Nutzung des Autotelefons einschränken: Als Autofahrer ist der Verzicht auf Smartphones eine Frage von Leben und Tod. Als Passagier ist es einfach, die Reisezeit als Grund zu nutzen, auf unser Smartphone zu greifen. Dies vermittelt dem Fahrer und anderen Passagieren auf subtile Weise, dass alles, was Sie am Telefon tun, das Wichtigste ist. Wählen Sie stattdessen etwas, an dem jeder teilnehmen kann, wie ein Reisespiel, ein Hörbuch oder einen Podcast. Wie wäre es, wenn Sie einfach aus dem Fenster schauen und Ihre Umgebung beobachten?

Laden Sie nicht am Bett auf: Das Smartphone neben sich zu haben ist bequem, aber Bequemlichkeit ist nicht immer der wichtigste Faktor. Mit unserem Telefon neben uns verwenden wir es eher bis spät in die Nacht und mitten in der Nacht und springen morgens als erstes zurück. Versuchen Sie, es durch den Raum zu bewegen. Diese kleine Anpassung hat große Dividenden für mich geerntet.

Soziale Medien einschränken: Es ist nicht falsch, Zeit in sozialen Medien zu verbringen. Es kann eine ausgezeichnete Möglichkeit sein, mit Menschen in Kontakt zu bleiben, die wir selten sehen. Aber wenn wir ehrlich zu uns selbst sind, ist der Großteil unserer Social-Media-Zeit verschwendete Leerlaufzeit.

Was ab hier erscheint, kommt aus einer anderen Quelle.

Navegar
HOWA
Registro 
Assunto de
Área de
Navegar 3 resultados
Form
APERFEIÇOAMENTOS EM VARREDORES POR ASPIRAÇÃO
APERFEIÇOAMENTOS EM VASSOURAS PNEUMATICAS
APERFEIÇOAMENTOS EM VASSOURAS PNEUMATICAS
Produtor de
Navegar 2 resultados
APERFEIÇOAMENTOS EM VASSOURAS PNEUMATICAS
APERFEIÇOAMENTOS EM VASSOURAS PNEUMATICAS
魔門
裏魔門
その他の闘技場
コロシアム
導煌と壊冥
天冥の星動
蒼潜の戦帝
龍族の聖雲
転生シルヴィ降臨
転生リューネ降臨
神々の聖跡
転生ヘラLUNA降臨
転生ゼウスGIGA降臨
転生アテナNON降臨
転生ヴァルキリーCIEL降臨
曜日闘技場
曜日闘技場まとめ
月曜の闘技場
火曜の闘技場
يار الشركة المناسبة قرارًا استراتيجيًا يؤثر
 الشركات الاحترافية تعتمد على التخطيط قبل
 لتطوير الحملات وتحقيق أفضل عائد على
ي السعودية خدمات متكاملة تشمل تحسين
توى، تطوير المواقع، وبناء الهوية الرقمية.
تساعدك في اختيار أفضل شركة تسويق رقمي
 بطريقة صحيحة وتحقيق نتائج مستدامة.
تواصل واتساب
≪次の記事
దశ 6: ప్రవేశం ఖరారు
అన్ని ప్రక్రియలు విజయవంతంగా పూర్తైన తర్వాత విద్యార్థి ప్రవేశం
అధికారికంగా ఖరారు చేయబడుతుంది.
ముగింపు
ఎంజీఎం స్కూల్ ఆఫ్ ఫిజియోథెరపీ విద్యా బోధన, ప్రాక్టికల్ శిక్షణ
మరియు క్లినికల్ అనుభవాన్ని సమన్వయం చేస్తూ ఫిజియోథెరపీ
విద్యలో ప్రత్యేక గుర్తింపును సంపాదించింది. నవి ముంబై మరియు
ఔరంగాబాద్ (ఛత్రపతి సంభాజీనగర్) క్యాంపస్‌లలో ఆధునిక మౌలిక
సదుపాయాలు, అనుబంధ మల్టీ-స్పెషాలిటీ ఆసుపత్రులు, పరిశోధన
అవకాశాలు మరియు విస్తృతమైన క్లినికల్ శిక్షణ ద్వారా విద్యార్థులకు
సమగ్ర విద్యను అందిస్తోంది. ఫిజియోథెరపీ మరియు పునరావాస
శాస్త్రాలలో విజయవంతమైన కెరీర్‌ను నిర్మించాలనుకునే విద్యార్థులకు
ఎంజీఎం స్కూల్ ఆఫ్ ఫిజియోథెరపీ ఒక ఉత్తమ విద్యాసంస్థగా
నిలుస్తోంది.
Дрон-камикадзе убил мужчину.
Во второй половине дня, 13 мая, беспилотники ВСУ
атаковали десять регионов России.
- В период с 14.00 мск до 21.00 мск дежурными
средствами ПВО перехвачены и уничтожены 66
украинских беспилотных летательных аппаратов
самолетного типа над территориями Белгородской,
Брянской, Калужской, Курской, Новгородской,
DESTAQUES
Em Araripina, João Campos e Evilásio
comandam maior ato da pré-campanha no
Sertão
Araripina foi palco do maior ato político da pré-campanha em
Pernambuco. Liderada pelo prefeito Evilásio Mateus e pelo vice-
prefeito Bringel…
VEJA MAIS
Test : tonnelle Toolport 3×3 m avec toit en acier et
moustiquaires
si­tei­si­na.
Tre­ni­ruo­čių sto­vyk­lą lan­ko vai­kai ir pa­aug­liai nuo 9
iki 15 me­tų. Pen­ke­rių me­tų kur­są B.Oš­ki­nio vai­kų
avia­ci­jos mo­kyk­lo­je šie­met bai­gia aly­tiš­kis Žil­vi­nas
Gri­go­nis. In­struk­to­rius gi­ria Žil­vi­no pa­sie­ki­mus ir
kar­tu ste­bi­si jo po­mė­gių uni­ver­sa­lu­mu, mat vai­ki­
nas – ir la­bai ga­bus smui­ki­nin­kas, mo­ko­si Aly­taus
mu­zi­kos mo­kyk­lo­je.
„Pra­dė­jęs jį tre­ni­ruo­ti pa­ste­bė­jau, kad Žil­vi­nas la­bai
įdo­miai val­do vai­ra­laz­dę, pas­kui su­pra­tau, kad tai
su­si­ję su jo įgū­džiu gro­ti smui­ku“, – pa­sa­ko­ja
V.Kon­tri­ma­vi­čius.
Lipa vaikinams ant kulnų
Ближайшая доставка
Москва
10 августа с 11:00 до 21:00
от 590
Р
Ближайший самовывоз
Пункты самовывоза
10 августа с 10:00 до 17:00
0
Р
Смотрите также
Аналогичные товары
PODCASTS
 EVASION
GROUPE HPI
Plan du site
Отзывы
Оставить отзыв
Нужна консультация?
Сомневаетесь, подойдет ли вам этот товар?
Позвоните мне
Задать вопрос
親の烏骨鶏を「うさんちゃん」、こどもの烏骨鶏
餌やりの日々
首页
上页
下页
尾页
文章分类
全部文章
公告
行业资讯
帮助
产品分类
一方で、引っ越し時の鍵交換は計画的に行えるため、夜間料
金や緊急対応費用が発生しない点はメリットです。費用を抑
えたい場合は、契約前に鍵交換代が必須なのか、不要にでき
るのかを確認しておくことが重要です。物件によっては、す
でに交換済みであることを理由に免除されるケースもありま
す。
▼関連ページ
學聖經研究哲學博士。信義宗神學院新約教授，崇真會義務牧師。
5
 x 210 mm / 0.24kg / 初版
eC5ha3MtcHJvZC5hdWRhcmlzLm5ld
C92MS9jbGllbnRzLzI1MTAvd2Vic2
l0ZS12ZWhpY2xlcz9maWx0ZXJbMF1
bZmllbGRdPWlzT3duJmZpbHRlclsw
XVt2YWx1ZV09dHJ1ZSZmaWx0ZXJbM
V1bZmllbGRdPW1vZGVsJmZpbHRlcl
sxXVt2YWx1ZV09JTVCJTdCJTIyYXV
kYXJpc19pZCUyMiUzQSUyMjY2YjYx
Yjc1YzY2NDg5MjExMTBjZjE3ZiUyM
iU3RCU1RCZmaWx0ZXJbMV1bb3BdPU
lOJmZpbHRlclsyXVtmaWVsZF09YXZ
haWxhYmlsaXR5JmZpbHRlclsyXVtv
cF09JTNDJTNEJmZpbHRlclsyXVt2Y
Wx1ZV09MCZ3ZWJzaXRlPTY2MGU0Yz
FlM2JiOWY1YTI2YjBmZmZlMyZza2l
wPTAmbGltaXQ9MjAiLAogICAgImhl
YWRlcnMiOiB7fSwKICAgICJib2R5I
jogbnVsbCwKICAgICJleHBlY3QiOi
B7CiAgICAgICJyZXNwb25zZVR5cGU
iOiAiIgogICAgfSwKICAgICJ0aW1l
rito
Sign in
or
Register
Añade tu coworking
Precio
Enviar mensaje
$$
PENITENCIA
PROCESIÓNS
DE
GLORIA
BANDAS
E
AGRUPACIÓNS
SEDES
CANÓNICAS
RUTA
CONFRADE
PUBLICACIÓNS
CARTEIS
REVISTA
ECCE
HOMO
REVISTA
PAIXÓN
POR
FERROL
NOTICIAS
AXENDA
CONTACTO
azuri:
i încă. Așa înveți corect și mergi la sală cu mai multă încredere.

Um die Zeit für soziale Medien zu verkürzen, identifizieren Sie die Gründe, warum Sie Zeit damit verbringen. Ihr Wunsch kann mit FOMO (Angst vor dem Verpassen) verbunden sein. Wir möchten „auf dem neuesten Stand“ bleiben und keine Gelegenheit verpassen, an einer Veranstaltung teilzunehmen. Es könnte nur ein Wunsch nach sinnloser Unterhaltung sein. Es kann hilfreich sein, Ihr „Warum“ zu identifizieren. Sie erkennen vielleicht, dass Ihre Gründe nicht so wichtig sind, oder Sie denken an bessere Wege, um denselben Zweck zu erreichen.

Fazit

Die Veränderungen, die ich vorgenommen habe, haben meine Lebensqualität verbessert. Dasselbe könnte für Sie gelten, wenn Sie bereit sind, ungesunde Smartphone-Gewohnheiten anzugehen.

In meinem Buch „Unholy Mess: What the Bible Says about Clutter“ finden Sie weitere Informationen, Inspiration und Werkzeuge zur Beseitigung von Unordnung aller Art, das als Taschenbuch und E-Book bei Amazon erhältlich ist.